So you've used your entry-level consumer DSLR avidly for a few years and want to take your picture popping pastime one step further. You don't have the budget for a proper professional camera, but you'd still like something a little speedier and a bit more robust than your current model. Nikon's solution: The $899.99 D5100. The successor to the Japanese company's popular D5000, this new camera offers significant upgrades that range from improved image quality to enhanced functionality.
Its large, 3-inch articulated screen, which swings out from the side rather than from below, offers about four times the resolution of its predecessor's display, providing clear, high contrast images in both live view and playback modes. It's not a standout performer in direct sunlight, but with the ability to rotate the screen in almost any direction you like - including flipping it forward for self portraits - it rarely proves difficult to find an angle free of reflection.

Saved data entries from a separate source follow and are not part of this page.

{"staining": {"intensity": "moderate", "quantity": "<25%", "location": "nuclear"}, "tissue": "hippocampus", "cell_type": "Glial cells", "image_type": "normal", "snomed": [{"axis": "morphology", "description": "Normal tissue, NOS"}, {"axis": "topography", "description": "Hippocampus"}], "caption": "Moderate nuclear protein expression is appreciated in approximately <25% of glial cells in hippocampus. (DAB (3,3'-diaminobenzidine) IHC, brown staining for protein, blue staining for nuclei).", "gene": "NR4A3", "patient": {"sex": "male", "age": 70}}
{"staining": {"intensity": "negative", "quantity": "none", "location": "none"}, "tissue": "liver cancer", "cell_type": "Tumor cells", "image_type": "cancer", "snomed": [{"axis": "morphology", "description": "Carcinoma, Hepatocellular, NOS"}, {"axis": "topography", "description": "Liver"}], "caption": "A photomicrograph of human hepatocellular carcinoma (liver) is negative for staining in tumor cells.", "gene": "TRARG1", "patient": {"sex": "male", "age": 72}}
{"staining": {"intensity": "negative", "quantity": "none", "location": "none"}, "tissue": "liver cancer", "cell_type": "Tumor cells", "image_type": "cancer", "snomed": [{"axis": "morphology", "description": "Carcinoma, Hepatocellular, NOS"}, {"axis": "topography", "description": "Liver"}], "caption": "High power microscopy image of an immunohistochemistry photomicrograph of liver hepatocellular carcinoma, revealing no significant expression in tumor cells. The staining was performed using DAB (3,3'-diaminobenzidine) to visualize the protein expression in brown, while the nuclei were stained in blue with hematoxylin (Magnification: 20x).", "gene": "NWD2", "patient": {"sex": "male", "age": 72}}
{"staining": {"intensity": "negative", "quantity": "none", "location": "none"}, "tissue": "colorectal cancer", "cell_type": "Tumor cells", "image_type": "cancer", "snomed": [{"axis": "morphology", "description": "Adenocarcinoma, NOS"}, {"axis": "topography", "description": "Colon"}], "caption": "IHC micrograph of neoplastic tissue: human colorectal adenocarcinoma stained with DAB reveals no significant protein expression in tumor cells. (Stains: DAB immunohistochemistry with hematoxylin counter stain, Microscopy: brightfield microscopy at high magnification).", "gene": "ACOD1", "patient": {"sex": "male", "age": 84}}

With the new screen's hinge on the left side, Nikon's engineers were forced to substantially rearrange the button layout on the back of the camera. However, the new configuration feels quite comfortable, particularly for people who find themselves shooting with a single hand. Everything but the menu button is located on the right side of the body, and all buttons and dials are within easy reach of finger or thumb. Frequently used controls are intuitively located - including the live view switch, which sits right beside the mode dial, as well as the video record button, which is just beside and in front of the shutter release - and it's easy to track down those that are less used.
Inside, the D5100 sports a 16.2-megapixel image sensor - the same one found in Nikon's higher end D7000. Anyone upgrading from the D3100 or D5000 ought to notice clear improvements shooting at higher ISOs. My anecdotal tests - which included shooting an outdoor sporting event, a day at the splash pad, and evening interior shots in low lighting - delivered impressive pictures that were free of noise up to ISO 2000 and relatively clean images with excellent tone all the way up to ISO 6400.
Of course, part of the appeal of consumer DSLRs is that you don't need to know anything about a potentially enigmatic term like "ISO" to fire off rapid bursts of professional-looking shots in which water looks like glass and fast-moving children appear crisply in front of blurred backgrounds. Just set the D5100 to "auto" mode and these benefits are yours.
But it offers even more advantages for those willing to delve just a little deeper into its feature set. For example, one of the features the new HDR (high dynamic range) setting. Professional photographers often take multiple shots of the same subject using different settings and later combine the results to create a perfectly exposed picture that would be impossible to achieve with a single shot. When set to HDR, the D5100 takes the work out of the process of bracketing by automatically snapping a short series of shots back to back with different settings, then creating a composite of these exposures without the need for any external editing software. It's beneficial only under certain circumstances, but I found that it could markedly improve a shot of, say, a motionless subject taken in less than ideal lighting conditions.
Another useful feature is the night vision mode in the new effects menu. It's not true night vision in that it doesn't make use of infrared light. Rather, it captures a black and white image taken at an extremely high sensitivity. The results are grainy and often a little blurry, but the subject is so brightly lit as to almost appear to be in daylight. It's handy when you can't use a flash, and the results tend to have a pleasant, artsy appeal.
Other effects menu settings deliver the sort of images professional photographers typically labour to create in post-production. I particularly liked the selective colour feature, which generates dramatic greyscale pictures highlighted by a single colour of your choice (imagine the scenes with the girl in the red coat in Schindler's List). For example, you can take a picture of a grey cityscape with a bright blue sky, or one of children in black and white playing against the background of a lush green park. The effect can be applied not just to still images but also videos.
On the subject of movies, the D5100 makes for an excellent makeshift video camera. With image quality bumped up from the D5000's 720p to a full 1080p at 30 frames per second, moving pictures are smooth, clear, and beautiful. I'd place video quality about on par with mid-range consumer camcorders. Face and subject tracking makes it possible to maintain focus without constantly pressing the shutter button, though you will need to dig into the menu system to switch between the two. What's more, an upgrade in maximum recording time from five minutes to 20 helps to ensure recording doesn't cut out midway through your daughter's ballet recital.
Sound quality is predictably middle-of-the-road, but more serious videographers can plug in an external stereo mic and attach it to the accessory shoe behind the flash. Also handy is the ability to crop videos in-camera without affecting the original file. Just choose new start and end points and a fresh video file will be generated.
I mentioned at the start that a D5100 kit complete with chassis and an 18/55 lens lists for $899.99, but I found major Canadian photography retailers selling it for $799.99. That's a great price for a camera that ought to help amateur enthusiasts take their hobby to the next level.